I live in Australia.

We have a week or two in a row of temperatures up to 45 degrees every Jan & Feb. & Thanks to daylight savings, it can last until 9pm. Outside of those weeks we're talking high 30s every day for a couple of months.

Invest in an inflatable baby pool for each room of the house and suck it up like 20 million badass Australians do every single summer. THAT, my friend, is my advice to you.

Sweet blog btw.


9:08 PM  
Blogger Beehive Hairdresser said...

I don't wish to start a blog tit for tat, but I beg to differ with the Aussie, channel 4 news last night had an interview with an Aussie who confirmed that NYC heat is difference than any other type of heat Austrailia could ever produce.

9:19 AM  
Blogger Chris said...

Damn right, as we always say, "it's not the heat, it's the humidity."

Although this week, it's the heat AND the humidity.

9:31 AM  
Blogger Mjones said...


I feel your pain but at least you can get to quality AC.

I'm thinking that my office thinks I'm fat because it has become a steam room , with the AC slowly dwindling to little puffs of cool air every 5 minutes or so.

And my living room AC blows out hot air and my super isn't returning calls.

So if you hear about a twenty-something female jumping into the fountain of bethesda in the park nekkid you can pretty much bet that it's me.

9:40 AM  
Anonymous Marjorie said...

Seriously so many people in this city would fail a walking class.

11:28 AM  
Anonymous ryan said...

No matter how hot it is, there will always be someone to remind you that it's hotter somewhere else.

"100 degrees with 100% humidity? Suck it, pussy! That's child's play"

Yeah OK. I guess if you live in Hell, that type of weather wouldn't bother you. But for everyone else, feel free to complain!

1:04 PM  
Anonymous Anonymous said...

there are some people in the city (i won't name names, but you know who you are) who think the hotter it is outside, the slower they should walk, because they think there's a lower chance of overheating.

1:29 PM  
Blogger threetoedsloth said...

This happens to me even more often in the freezing cold weather.
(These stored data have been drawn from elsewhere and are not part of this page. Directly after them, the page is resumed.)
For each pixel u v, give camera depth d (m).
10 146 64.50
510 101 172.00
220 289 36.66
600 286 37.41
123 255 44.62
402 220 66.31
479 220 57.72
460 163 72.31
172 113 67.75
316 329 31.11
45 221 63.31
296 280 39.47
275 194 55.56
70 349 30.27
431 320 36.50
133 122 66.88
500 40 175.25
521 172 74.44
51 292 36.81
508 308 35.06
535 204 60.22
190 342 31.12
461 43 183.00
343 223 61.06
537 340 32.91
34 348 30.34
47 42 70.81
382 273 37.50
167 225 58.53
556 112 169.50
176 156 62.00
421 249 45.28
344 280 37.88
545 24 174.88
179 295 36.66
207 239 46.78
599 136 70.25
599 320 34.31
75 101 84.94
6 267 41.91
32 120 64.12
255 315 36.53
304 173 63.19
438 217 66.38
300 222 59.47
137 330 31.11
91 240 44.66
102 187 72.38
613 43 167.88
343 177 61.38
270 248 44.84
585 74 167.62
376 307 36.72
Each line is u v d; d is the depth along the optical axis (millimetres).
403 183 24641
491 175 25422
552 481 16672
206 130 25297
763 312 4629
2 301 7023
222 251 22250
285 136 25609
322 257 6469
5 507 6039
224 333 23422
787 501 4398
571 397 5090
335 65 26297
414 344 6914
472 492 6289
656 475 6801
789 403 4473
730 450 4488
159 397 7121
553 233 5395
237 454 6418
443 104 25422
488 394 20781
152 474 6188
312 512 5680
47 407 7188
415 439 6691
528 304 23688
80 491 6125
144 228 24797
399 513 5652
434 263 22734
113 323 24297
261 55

You'd think that when it's freezing people would want to walk faster both to keep their body temperature up and to get to their indoor destination faster. But no! They don't!

3:30 PM  
Anonymous Karen ;- ) said...

Washington DC...the land where one inch of snow will cripple YOUR nation's capital. Also the land of the 110 degree heat index. And no, show up to work on time. BONUS if you don't shower and ride the metro. ADDED BONUS if you're a tourist and don't STAND ON THE FREAKING RIGHT. That is all. Urge to kill rising...rising...

3:37 PM  
Blogger PJ said...

Hilarious, brilliant and perfectly captures one of my daily frustrations. I hate slow people. I know it's a strong statement but I genuinely do.

I'm guilty of hogging up the left (instead of right) side of footpaths and escalators while a tourist in the States but it only took me a couple of days to learn that if I was going to look up and gawk, it needed to happen on the right.